Problem requirements: Only some lines are wanted. Transcribe, exactly, the lines below from the line with "18: (799, 24, 5.59)" up to and including the line with "30: (367, 78, 1.83)".

Stored entries
=== Begin Enclosure ===

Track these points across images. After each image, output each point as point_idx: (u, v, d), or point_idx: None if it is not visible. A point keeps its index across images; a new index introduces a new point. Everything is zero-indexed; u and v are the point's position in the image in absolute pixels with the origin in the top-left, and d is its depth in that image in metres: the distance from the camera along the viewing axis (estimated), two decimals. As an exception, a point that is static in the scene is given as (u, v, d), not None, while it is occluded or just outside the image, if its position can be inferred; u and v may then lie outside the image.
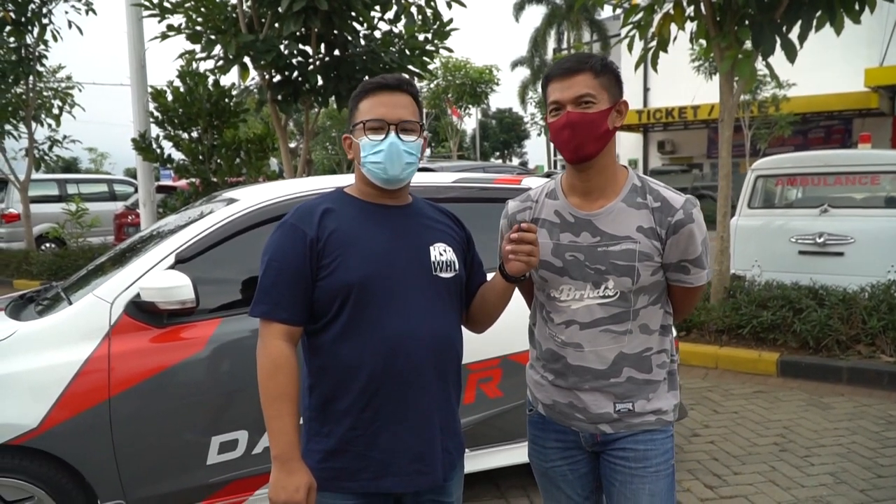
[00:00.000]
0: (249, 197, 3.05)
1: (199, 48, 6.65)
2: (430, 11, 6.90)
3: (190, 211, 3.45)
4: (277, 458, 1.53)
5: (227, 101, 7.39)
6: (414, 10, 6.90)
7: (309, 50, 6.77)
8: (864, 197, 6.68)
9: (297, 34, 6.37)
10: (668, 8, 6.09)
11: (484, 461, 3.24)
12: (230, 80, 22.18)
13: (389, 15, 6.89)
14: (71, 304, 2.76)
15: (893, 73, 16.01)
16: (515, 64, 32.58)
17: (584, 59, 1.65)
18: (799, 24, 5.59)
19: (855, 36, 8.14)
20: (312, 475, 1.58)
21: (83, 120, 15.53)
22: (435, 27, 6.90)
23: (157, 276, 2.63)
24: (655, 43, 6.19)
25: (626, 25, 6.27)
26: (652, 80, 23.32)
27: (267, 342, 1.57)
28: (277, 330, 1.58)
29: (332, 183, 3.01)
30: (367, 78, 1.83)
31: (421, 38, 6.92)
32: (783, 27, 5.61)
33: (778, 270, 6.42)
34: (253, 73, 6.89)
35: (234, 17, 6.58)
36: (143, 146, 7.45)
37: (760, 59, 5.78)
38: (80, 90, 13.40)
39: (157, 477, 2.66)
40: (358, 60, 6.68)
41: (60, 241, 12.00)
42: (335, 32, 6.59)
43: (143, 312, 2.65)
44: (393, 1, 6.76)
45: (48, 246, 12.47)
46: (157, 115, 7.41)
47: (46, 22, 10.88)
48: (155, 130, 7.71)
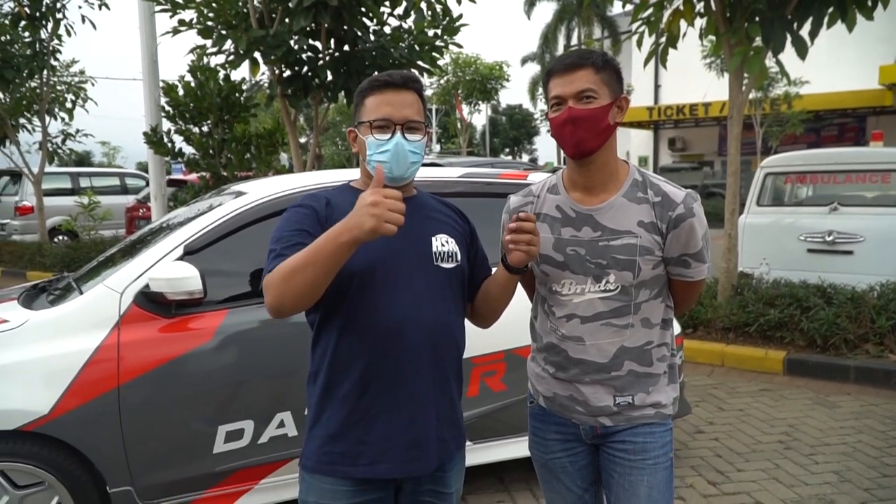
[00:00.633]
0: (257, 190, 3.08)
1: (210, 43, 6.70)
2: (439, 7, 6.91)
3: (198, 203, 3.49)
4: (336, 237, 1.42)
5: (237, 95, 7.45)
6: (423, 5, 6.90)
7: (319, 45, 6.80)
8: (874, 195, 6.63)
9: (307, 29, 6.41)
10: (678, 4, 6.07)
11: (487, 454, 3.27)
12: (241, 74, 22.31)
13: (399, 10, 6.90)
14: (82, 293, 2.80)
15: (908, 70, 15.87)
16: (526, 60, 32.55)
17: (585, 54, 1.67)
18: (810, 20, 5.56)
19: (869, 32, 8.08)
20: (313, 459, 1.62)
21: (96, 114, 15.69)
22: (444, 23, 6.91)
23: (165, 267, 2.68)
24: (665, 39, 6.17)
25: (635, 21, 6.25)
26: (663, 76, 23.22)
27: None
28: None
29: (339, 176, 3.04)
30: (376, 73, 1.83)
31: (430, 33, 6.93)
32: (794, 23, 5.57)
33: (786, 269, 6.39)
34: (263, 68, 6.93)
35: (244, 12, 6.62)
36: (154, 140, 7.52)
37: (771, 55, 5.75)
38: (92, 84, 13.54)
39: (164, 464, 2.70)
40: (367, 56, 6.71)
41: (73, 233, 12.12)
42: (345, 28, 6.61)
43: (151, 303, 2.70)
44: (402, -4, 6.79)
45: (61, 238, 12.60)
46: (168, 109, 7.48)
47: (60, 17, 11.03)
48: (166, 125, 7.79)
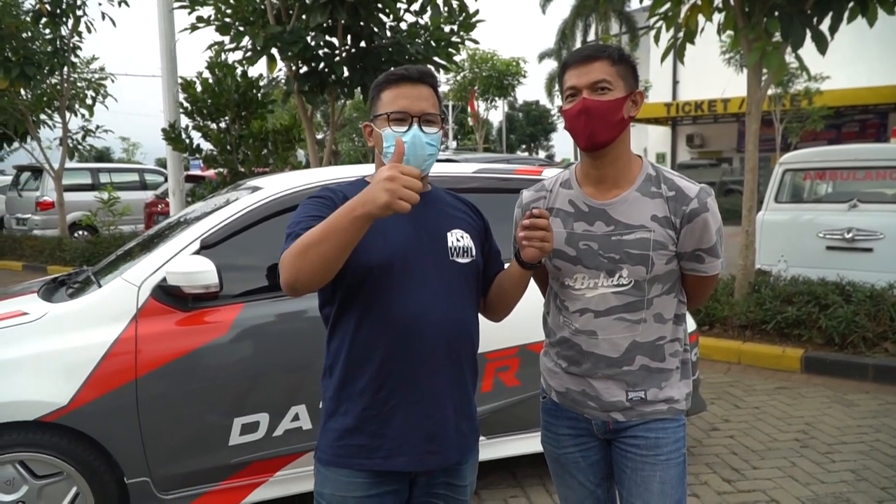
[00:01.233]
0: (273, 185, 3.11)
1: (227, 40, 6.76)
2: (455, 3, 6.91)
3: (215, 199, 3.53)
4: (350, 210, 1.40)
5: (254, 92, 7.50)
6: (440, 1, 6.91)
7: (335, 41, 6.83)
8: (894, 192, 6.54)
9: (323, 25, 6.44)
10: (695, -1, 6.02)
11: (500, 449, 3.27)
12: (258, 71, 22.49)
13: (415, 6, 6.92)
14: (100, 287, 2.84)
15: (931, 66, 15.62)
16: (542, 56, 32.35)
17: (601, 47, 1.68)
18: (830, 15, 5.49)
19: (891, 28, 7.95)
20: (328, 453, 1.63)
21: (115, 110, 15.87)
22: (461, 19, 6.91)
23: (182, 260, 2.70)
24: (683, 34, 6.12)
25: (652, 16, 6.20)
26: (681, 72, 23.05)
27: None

=== End Enclosure ===
=== Begin Enclosure ===

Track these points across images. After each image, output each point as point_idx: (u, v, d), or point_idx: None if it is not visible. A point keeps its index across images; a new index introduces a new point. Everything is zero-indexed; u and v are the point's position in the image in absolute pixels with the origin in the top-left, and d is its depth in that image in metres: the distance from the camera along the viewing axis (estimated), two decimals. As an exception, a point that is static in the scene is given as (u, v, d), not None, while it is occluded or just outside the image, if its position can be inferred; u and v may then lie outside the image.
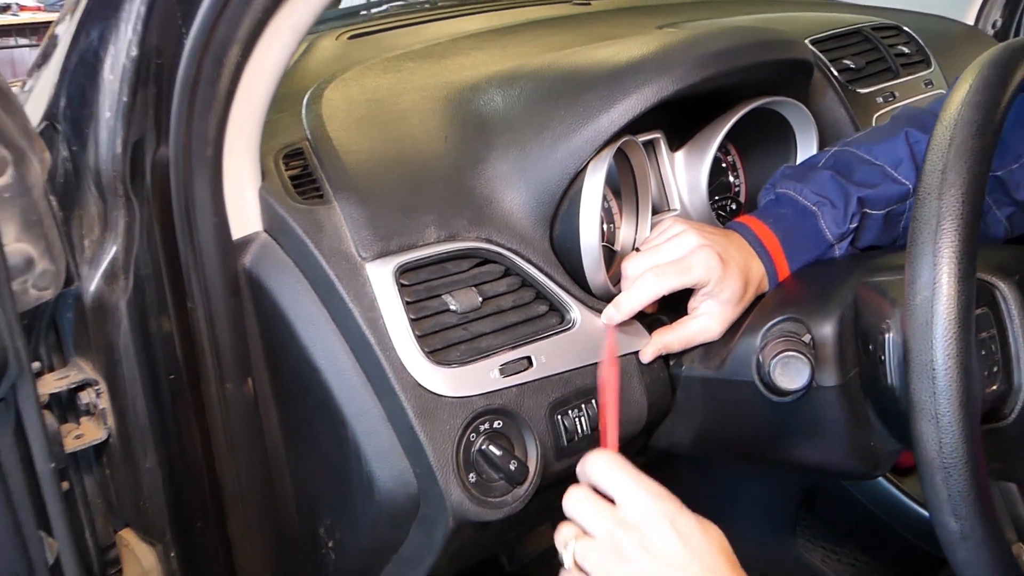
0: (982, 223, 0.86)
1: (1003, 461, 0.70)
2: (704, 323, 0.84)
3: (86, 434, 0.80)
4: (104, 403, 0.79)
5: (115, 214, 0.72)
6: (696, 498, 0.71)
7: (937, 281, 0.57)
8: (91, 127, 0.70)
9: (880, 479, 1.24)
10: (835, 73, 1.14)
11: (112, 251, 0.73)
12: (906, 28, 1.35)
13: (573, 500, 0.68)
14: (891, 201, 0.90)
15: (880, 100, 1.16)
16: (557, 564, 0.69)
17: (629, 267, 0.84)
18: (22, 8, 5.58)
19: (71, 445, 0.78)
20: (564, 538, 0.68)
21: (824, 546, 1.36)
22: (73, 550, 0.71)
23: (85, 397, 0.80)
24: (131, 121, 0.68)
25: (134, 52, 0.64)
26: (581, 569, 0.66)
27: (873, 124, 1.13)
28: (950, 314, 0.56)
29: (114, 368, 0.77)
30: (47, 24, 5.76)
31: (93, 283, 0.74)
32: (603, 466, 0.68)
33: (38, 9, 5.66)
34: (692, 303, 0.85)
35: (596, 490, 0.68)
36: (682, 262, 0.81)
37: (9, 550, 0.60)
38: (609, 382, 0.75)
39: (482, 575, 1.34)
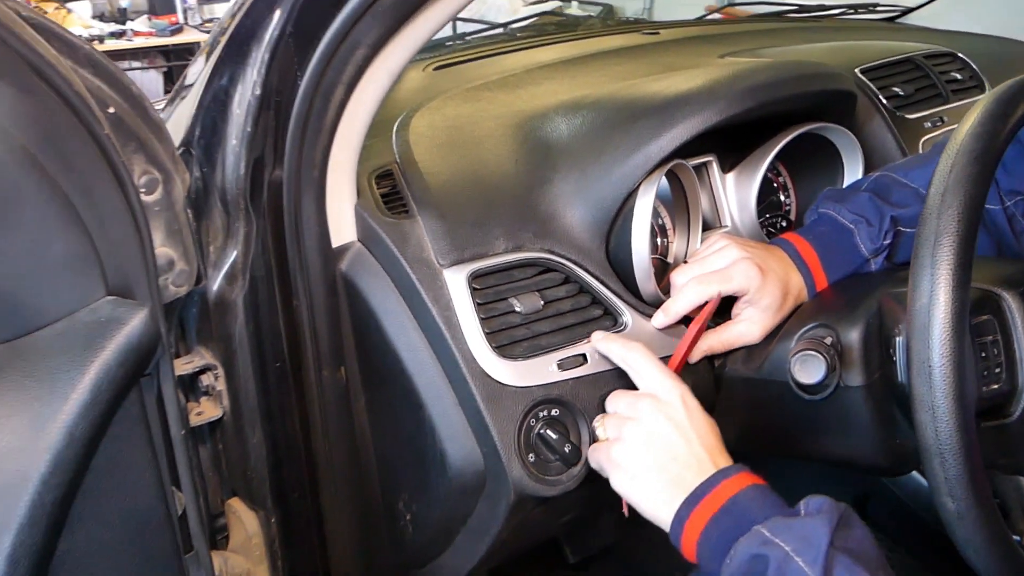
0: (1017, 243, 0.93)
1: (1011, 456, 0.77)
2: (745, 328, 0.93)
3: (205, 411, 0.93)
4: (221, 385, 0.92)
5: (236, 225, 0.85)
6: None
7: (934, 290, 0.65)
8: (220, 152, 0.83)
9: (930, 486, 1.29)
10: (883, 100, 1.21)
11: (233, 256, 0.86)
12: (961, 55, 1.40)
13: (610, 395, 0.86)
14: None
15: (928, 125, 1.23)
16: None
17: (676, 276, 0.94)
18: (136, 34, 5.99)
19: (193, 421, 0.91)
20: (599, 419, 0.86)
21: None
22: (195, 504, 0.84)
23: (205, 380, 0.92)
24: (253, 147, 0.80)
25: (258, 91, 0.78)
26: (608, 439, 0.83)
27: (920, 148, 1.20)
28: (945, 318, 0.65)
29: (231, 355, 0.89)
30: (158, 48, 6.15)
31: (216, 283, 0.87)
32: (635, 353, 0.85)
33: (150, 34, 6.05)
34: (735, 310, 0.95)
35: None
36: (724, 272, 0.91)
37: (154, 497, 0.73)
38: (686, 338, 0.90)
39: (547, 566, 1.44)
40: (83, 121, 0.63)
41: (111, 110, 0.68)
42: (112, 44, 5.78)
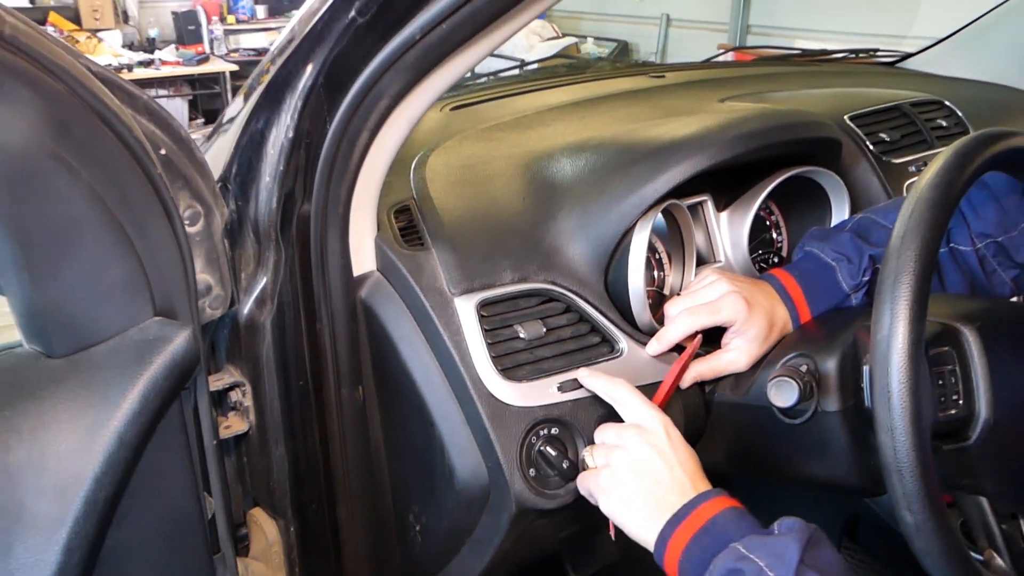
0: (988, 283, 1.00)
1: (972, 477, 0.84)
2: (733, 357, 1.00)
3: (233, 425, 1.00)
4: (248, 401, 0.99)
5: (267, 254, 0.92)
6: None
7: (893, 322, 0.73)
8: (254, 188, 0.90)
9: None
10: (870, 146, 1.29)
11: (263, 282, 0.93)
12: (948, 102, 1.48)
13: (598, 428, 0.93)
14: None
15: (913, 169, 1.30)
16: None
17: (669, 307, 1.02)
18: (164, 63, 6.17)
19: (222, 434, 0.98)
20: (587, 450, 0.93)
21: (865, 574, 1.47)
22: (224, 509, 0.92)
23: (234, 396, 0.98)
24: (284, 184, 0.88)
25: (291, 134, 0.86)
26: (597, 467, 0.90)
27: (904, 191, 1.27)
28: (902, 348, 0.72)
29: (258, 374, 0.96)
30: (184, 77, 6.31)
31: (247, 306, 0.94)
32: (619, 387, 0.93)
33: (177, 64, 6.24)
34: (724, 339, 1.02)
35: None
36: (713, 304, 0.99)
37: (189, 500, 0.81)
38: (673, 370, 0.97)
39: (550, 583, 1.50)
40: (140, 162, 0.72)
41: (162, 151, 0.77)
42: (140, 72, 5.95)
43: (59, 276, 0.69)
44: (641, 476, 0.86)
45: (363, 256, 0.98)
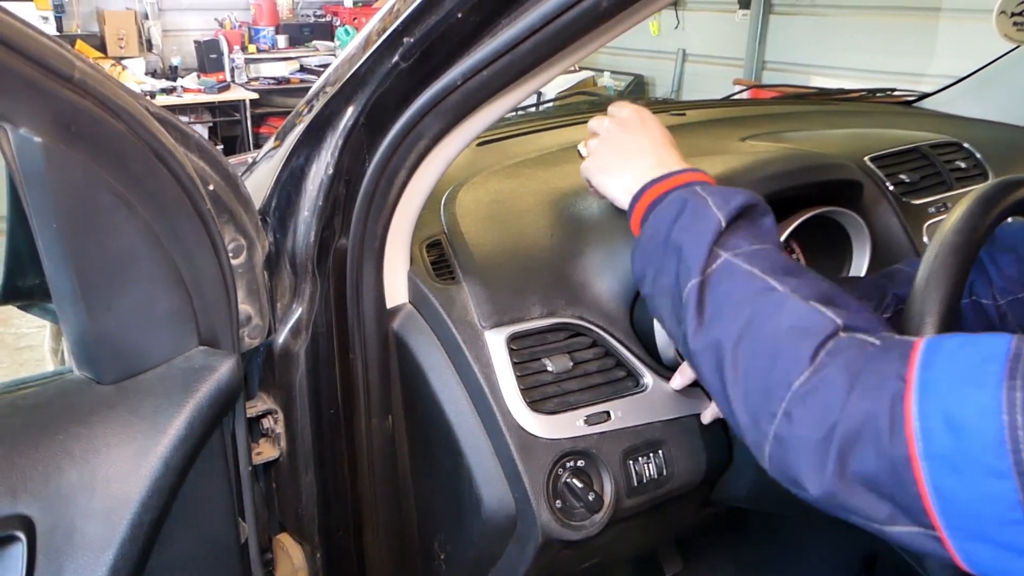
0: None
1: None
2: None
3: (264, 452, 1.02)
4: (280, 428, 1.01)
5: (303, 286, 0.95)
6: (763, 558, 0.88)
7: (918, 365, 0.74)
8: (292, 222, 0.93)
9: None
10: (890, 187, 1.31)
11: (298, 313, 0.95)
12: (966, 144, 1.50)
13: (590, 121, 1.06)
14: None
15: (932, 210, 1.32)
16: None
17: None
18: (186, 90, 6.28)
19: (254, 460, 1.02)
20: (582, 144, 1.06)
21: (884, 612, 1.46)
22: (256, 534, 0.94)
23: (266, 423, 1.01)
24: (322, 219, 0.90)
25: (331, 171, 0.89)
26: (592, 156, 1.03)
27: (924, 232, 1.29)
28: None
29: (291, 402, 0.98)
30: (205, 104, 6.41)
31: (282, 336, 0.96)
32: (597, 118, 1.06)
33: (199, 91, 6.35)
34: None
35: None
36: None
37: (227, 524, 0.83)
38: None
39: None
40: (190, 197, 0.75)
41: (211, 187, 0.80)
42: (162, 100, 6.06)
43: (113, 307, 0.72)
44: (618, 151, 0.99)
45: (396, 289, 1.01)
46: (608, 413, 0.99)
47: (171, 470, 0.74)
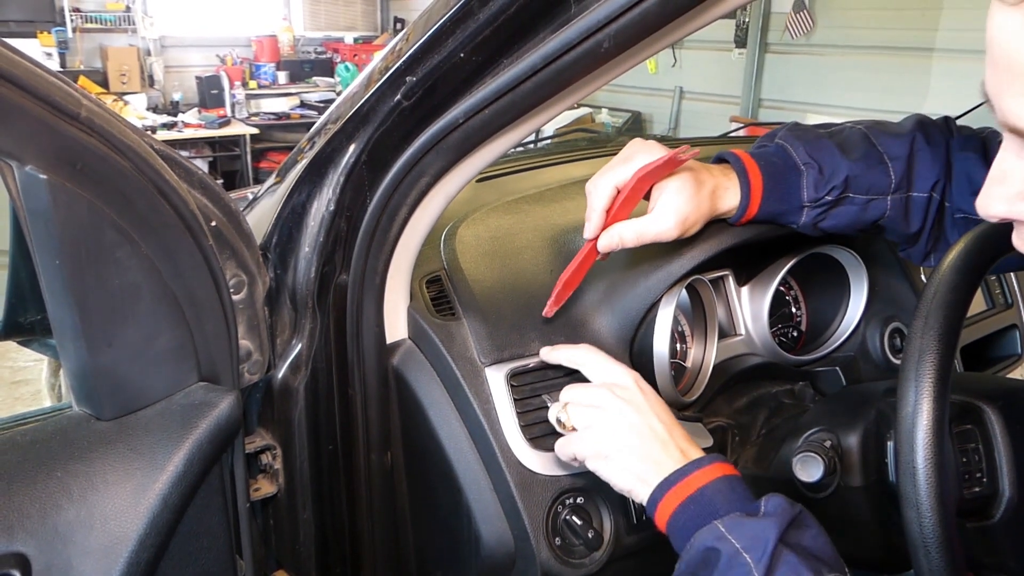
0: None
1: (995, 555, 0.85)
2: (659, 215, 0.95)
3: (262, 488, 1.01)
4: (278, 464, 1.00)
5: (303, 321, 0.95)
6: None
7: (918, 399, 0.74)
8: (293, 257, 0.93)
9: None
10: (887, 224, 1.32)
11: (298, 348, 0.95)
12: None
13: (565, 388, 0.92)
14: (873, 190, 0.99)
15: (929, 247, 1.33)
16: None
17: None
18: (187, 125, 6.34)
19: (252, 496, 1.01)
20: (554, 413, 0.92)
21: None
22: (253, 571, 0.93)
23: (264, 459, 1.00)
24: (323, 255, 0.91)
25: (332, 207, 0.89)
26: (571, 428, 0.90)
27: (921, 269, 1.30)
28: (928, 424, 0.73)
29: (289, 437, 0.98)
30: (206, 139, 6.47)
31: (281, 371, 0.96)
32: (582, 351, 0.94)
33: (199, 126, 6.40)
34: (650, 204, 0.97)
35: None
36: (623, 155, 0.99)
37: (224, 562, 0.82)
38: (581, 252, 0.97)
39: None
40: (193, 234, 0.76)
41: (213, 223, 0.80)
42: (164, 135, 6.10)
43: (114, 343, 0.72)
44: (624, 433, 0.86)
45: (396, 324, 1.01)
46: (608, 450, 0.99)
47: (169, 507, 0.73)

=== End Enclosure ===
=== Begin Enclosure ===

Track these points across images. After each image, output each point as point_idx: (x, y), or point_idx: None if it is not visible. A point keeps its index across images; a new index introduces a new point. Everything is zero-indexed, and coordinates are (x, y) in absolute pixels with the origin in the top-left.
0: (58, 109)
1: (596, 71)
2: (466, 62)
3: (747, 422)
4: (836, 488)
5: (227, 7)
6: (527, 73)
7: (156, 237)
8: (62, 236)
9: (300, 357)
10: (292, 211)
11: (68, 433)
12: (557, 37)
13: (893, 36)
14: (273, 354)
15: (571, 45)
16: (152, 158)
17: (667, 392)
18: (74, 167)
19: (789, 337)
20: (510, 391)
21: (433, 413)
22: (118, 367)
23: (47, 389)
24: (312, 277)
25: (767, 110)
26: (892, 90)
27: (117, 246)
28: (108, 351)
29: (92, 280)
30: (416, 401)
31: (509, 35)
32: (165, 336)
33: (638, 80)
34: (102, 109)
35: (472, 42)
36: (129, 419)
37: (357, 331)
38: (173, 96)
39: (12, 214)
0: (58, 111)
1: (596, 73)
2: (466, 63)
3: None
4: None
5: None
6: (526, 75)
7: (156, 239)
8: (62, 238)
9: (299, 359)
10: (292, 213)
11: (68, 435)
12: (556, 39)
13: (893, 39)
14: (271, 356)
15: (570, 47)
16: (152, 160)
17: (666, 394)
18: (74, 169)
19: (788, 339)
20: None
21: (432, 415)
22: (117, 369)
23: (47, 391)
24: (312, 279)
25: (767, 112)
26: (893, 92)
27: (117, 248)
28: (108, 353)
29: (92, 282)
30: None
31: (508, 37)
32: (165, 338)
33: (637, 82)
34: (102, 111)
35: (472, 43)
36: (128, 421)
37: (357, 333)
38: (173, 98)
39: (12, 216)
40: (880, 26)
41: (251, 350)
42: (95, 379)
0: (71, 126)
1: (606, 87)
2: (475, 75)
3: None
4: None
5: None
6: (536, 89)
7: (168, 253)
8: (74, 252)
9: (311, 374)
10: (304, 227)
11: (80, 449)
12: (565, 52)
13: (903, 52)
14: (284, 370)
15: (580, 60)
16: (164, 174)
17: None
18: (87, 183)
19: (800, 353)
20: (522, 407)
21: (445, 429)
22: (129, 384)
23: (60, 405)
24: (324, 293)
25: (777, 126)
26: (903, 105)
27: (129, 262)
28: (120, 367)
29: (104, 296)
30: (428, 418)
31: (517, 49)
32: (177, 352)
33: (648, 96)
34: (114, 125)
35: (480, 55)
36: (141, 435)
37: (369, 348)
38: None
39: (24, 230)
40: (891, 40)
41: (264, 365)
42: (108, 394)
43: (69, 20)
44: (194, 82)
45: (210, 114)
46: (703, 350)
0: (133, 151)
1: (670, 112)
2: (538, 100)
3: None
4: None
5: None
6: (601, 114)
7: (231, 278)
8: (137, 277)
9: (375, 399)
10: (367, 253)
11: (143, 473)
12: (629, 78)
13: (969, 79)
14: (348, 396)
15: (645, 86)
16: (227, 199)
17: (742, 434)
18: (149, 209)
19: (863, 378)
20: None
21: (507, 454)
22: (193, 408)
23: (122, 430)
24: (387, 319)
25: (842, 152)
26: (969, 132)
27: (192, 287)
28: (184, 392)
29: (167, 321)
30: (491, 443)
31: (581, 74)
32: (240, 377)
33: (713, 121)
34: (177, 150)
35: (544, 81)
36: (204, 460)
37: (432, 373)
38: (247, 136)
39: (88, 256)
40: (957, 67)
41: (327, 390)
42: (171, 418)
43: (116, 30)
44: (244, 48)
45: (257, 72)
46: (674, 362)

=== End Enclosure ===

Task answer:
18: (799, 24, 5.59)
19: (855, 36, 8.14)
20: (312, 475, 1.58)
21: (83, 120, 15.53)
22: (435, 27, 6.90)
23: (157, 276, 2.63)
24: (655, 43, 6.19)
25: (626, 25, 6.27)
26: (652, 80, 23.32)
27: (267, 342, 1.57)
28: (277, 330, 1.58)
29: (332, 183, 3.01)
30: (367, 78, 1.83)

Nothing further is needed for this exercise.